# Exercise goal:
Looking at the entries, say how many lines contain the string "linejoin". Offer nothing besides the number.

# Task input:

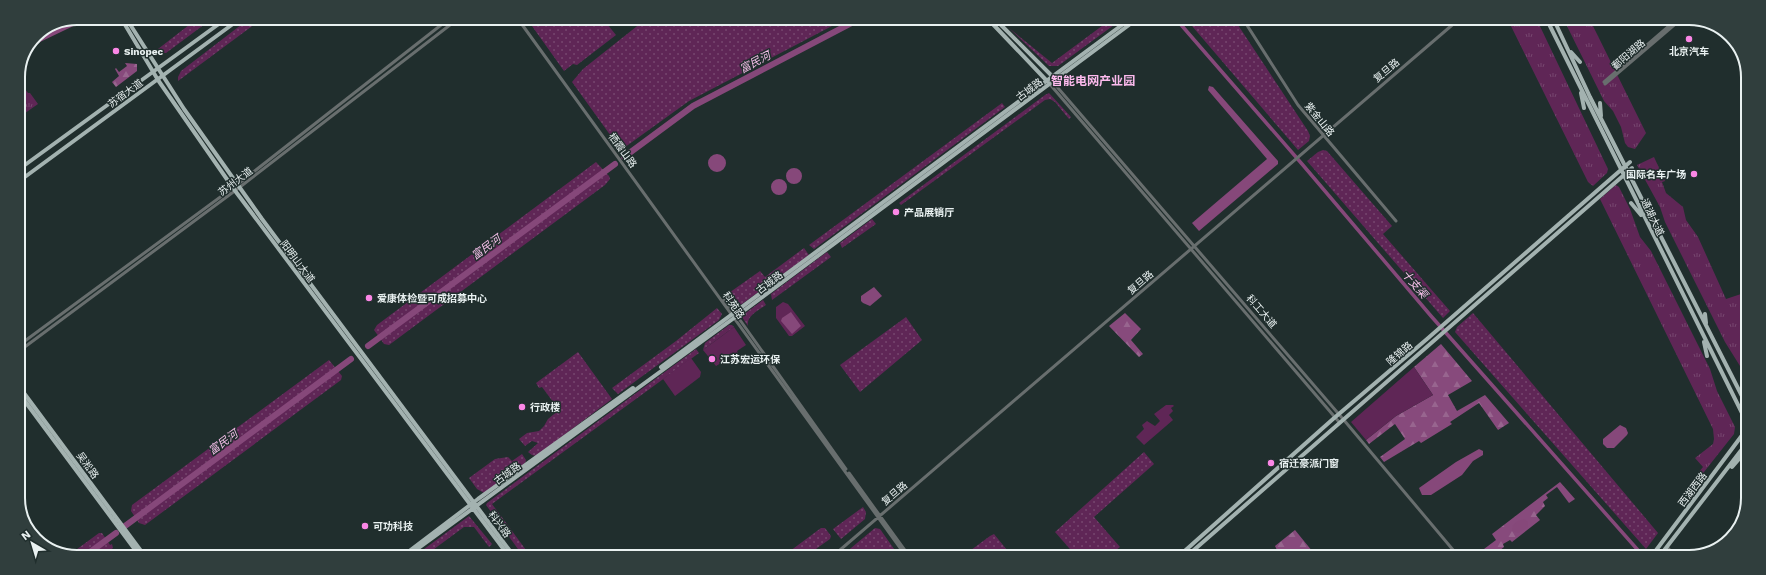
<svg xmlns="http://www.w3.org/2000/svg" width="1766" height="575" viewBox="0 0 1766 575" font-family="'Work Sans','Noto Sans SC',sans-serif">
	<style>
		.grass { fill: url(#grass-dots) }
		.forest { fill: url(#forest-firs) }
		.park { fill: url(#park-tufts) }
		.garden { fill: #5f2656 }
		.water { fill: #86487a }
		.lines { fill: none; stroke-linecap: round; stroke-linejoin: round }
		.canal { stroke: #86487a; stroke-width: 3.5 }
		.river { stroke: #86487a; stroke-width: 6 }
		.minor { stroke: #686e6e; stroke-width: 3 }
		.major { stroke: #a3b2b0; stroke-width: 4 }
		.poi-dot { fill: #fb87e6; stroke: #202e2d; stroke-width: 1.5 }
		.labels { text-anchor: middle; stroke-width: 3; stroke-linejoin: round; paint-order: stroke }
		.poi-label { font-size: 10px; font-weight: bold; fill: #e9f1f1; stroke: #202e2d; text-anchor: start }
		.street-label { font-size: 10px; fill: #e9f1f1; stroke: #202e2d }
		.water-label { font-size: 11px; font-style: italic; fill: #f5bfe9; stroke: #202e2d }
		.quarter-label { font-size: 12px; font-weight: bold; fill: #fcbaed; stroke: #202e2d }
		.rim { fill: none; stroke: #e9f1f1; stroke-width: 2 }
	</style>
	<defs>
		<pattern id="grass-dots" width="8" height="8" patternUnits="userSpaceOnUse"><rect width="8" height="8" fill="#5f2656"/><path d="M2 2h.1M6 6h.1" fill="none" stroke="#76466f" stroke-width="1.8" stroke-linecap="round"/></pattern>
		<pattern id="forest-firs" width="22" height="20" patternUnits="userSpaceOnUse"><rect width="22" height="20" fill="#874a7c"/><path d="M5 1l3.5 6h-7zM16 11l3.5 6h-7z" fill="#98658f"/></pattern>
		<pattern id="park-tufts" width="24" height="20" patternUnits="userSpaceOnUse"><rect width="24" height="20" fill="#5f2656"/><path d="M3 7l-1-3M5 7V3M7 7l1-3M15 17l-1-3M17 17v-4M19 17l1-3" fill="none" stroke="#76466f"/></pattern>
	</defs>
	<rect width="100%" height="100%" fill="#202e2d"/>
	<path class="grass" d="M198 18H213L166 53H162L158 49Z
		M250 18H263L178 81V77L181 71Z
		M527 19H603L616 35 577 65 573 64 564 71Z
		M646 19H827L832 26 689 101 621 150 572 82 583 69Z
		M1186 19H1234L1308 131 1310 136 1309 141 1298 150Z
		M1110 20 1114 25 1058 66H1049L1009 28 1052 63Z
		M1049 93 1071 117 1069 119 1055 102 1050 99 1045 100 901 205 899 203 1045 95Z
		M1002 103 1005 107 814 249 809 245Z
		M1323 150 1327 151 1392 226 1383 234 1450 311 1443 318 1307 161 1318 152Z
		M596 162 609 176 610 179 605 185 389 345 384 344 374 330 377 325Z
		M872 219 876 224 842 248 840 243Z
		M804 248 809 255 742 304 734 306 726 295 760 271 765 277Z
		M827 252 831 257 772 300 771 294Z
		M763 300 766 305C759 310 746 316 748 326L742 317 743 315Z
		M717 308 722 314 719 320 618 394 612 388 676 341Z
		M1473 313 1658 533 1646 549 1455 332 1457 327Z
		M906 317 922 340 860 392 840 365Z
		M729 325H732L734 327 703 350 705 343Z
		M696 349 699 353 492 504 529 554 523 556 486 505 487 503Z
		M578 352 612 399 536 456 532 455 528 452 538 443 532 441 525 446 519 439 527 433 539 431 544 426 548 419 559 410 542 387 539 388 536 383Z
		M329 360 342 376 341 380 145 525 139 523 131 511 132 505Z
		M1144 452 1154 464 1094 517 1120 547 1112 553 1114 556H1076L1055 532Z
		M522 454 526 460 525 463 484 493 477 489 469 478 495 459 508 457 512 461Z
		M863 507 866 512 865 519 841 539 833 529Z
		M469 516 492 544 489 547 474 527H464L426 555H416Z
		M821 528H825L831 536 830 539 806 556H797L794 552 792 554 790 551Z
		M875 528 880 529 899 556H848L845 553Z
		M99 533H102L110 545 112 544 113 548 104 555H69Z
		M994 534 1012 556H969L967 553 990 536Z"/>
	<path class="forest" d="M125 63 137 64V71L116 87 112 82 119 76 115 69 116 68 119 72 127 66Z
		M1125 313 1141 329 1131 340 1143 354 1139 357 1109 326Z
		M1441 344 1472 381 1448 395 1457 411 1485 395 1509 423 1498 430 1479 403 1450 422 1452 424 1421 443 1419 441 1384 462 1380 457 1405 439 1395 424 1369 444 1366 440 1396 416 1433 395 1414 367Z
		M1560 482 1575 499 1569 503 1557 487 1546 495 1548 498 1543 502 1545 506 1536 515 1540 520 1512 542 1510 540 1503 544 1504 547 1491 557H1484L1480 552 1496 540 1492 534Z
		M1295 530 1317 557 1280 556 1275 546Z"/>
	<path class="park" d="M1508 20H1537L1608 169 1607 173 1593 186 1588 182Z
		M1564 20H1590L1646 133 1635 149 1628 147 1625 143 1621 127 1613 111 1604 101Z
		M18 84H21L28 93H30L38 104 18 118Z
		M1654 157 1665 181 1662 182 1666 193 1683 207 1686 220 1698 237 1726 299 1747 292 1746 383 1740 366 1725 342 1665 222 1660 207 1637 165Z
		M1616 185 1619 187 1630 209 1640 237 1651 251 1710 369 1717 391 1735 427 1734 434 1700 477 1698 473 1703 467 1695 458 1713 444 1714 439 1713 429 1600 199Z"/>
	<path class="garden" d="M783 302 788 304 805 326 792 336H789L776 318V307Z
		M734 327 746 345 737 351 738 353 716 366 703 350Z
		M691 358 701 372 700 377 675 396 663 379Z
		M1414 367 1433 395 1396 416 1366 440 1351 422Z
		M1166 405H1173L1174 406 1171 408 1173 411 1169 415 1173 420 1144 445 1136 437 1144 429 1142 425 1147 421 1155 426 1160 421 1154 414Z"/>
	<path class="water" d="M1209 86 1213 87 1278 161V164L1199 231 1192 223 1267 159 1208 90Z
		M708 163a9 9 0 1 1 18 0a9 9 0 1 1-18 0Z
		M786 176a8 8 0 1 1 16 0a8 8 0 1 1-16 0Z
		M771 187a8 8 0 1 1 16 0a8 8 0 1 1-16 0Z
		M874 287 882 296 870 306 863 303 861 301V296Z
		M791 312 801 326 792 334 781 321 782 318Z
		M1620 425 1626 428 1628 433 1627 435 1614 448H1607L1603 444V439Z
		M1479 449 1483 451V455L1473 461 1462 475 1431 495H1422L1419 488 1456 462Z
		M1524 519 1528 522V527L1518 533 1512 531 1513 525 1518 521Z"/>
	<g class="lines">
		<path class="canal" d="M1176 19 1302 164 1431 316 1644 557"/>
		<path class="river" d="M33 42 83 18
			M624 157 693 106 859 19
			M368 346 615 164
			M125 526 351 359
			M86 555 116 533"/>
		<path class="minor" d="M518 19 906 556
			M1243 19 1298 105 1396 221
			M1052 81 1343 419 1459 557
			M1048 82 1339 422
			M1604 82 1676 20
			M1605 84 1680 20
			M724 300 735 313 846 469
			M18 346 238 184 450 18
			M18 352 240 187 459 18
			M849 473 909 556
			M1667 547 1676 557
			M833 556 1458 20"/>
		<path class="major" d="M121 18 158 80 233 188 508 555
			M126 18 184 109 262 219 513 555
			M988 19 1047 81
			M995 19 1053 77
			M1547 20 1746 421
			M1554 20 1590 97 1746 404
			M1571 52 1580 62
			M1581 93 1584 108
			M1600 103 1601 116
			M18 170 227 18
			M18 182 241 18
			M1631 203 1641 215
			M1705 314 1706 323
			M1704 342 1707 356
			M661 367 1130 19
			M18 385 144 555
			M18 392 139 555
			M1732 467 1746 451
			M404 555 478 499 633 388
			M409 555 734 318 1137 19
			M1179 556 1333 419 1427 339 1630 162
			M1187 556 1632 168
			M1651 557 1746 430
			M1659 557 1746 444"/>
	</g>
	<g class="poi-dot">
		<circle cx="1689" cy="39" r="4"/>
		<circle cx="116" cy="51" r="4"/>
		<circle cx="1694" cy="174" r="4"/>
		<circle cx="896" cy="212" r="4"/>
		<circle cx="369" cy="298" r="4"/>
		<circle cx="712" cy="359" r="4"/>
		<circle cx="522" cy="407" r="4"/>
		<circle cx="1271" cy="463" r="4"/>
		<circle cx="365" cy="526" r="4"/>
	</g>
	<g class="labels">
		<g class="poi-label">
			<text x="124" y="55">Sinopec</text>
			<text x="1689" y="55" text-anchor="middle">北京汽车</text>
			<text x="1686" y="178" text-anchor="end">国际名车广场</text>
			<text x="904" y="216">产品展销厅</text>
			<text x="377" y="302">爱康体检暨可成招募中心</text>
			<text x="720" y="363">江苏宏运环保</text>
			<text x="530" y="411">行政楼</text>
			<text x="1279" y="467">宿迁豪派门窗</text>
			<text x="373" y="530">可功科技</text>
		</g>
		<g class="street-label">
			<text transform="translate(1628 54) rotate(-41)" y="4">鄱阳湖路</text>
			<text transform="translate(1386 70) rotate(-40)" y="4">复旦路</text>
			<text transform="translate(1029 89) rotate(-37)" y="4">古城路</text>
			<text transform="translate(125 93) rotate(-36)" y="4">苏宿大道</text>
			<text transform="translate(1320 119) rotate(51)" y="4">紫金山路</text>
			<text transform="translate(623 150) rotate(54)" y="4">栖霞山路</text>
			<text transform="translate(235 181) rotate(-37)" y="4">苏州大道</text>
			<text transform="translate(1653 217) rotate(64)" y="4">通湖大道</text>
			<text transform="translate(298 261) rotate(53)" y="4">阳明山大道</text>
			<text transform="translate(769 282) rotate(-37)" y="4">古城路</text>
			<text transform="translate(1140 282) rotate(-41)" y="4">复旦路</text>
			<text transform="translate(734 305) rotate(56)" y="4">科苑路</text>
			<text transform="translate(1262 311) rotate(49)" y="4">科工大道</text>
			<text transform="translate(1399 353) rotate(-40)" y="4">隆锦路</text>
			<text transform="translate(88 465) rotate(54)" y="4">吴淞路</text>
			<text transform="translate(507 473) rotate(-36)" y="4">古城路</text>
			<text transform="translate(1692 489) rotate(-53)" y="4">西湖西路</text>
			<text transform="translate(894 493) rotate(-41)" y="4">复旦路</text>
			<text transform="translate(500 524) rotate(53)" y="4">科兴路</text>
		</g>
		<g class="water-label">
			<text transform="translate(755 62) rotate(-28)" y="4">富民河</text>
			<text transform="translate(486 247) rotate(-36)" y="4">富民河</text>
			<text transform="translate(1415 284) rotate(49)" y="4">十支渠</text>
			<text transform="translate(223 442) rotate(-36)" y="4">富民河</text>
		</g>
		<g class="quarter-label">
			<text x="1093" y="85">智能电网产业园</text>
		</g>
	</g>
	<path d="M0 0H1766V575H0ZM77 25H1689A52 52 0 0 1 1741 77V498A52 52 0 0 1 1689 550H77A52 52 0 0 1 25 498V77A52 52 0 0 1 77 25Z" fill="#303e3d" fill-rule="evenodd"/>
	<path class="rim" d="M77 25H1689A52 52 0 0 1 1741 77V498A52 52 0 0 1 1689 550H77A52 52 0 0 1 25 498V77A52 52 0 0 1 77 25Z"/>
	<g transform="translate(32 543) rotate(322)" stroke="#202e2d" stroke-width="3" paint-order="stroke">
	<path d="M0-3L7 15L0 10L-7 15Z" fill="#e9f1f1"/>
	<text y="-6" font-size="11" font-weight="bold" text-anchor="middle" fill="#e9f1f1">N</text>
	</g>
</svg>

# Final answer:
2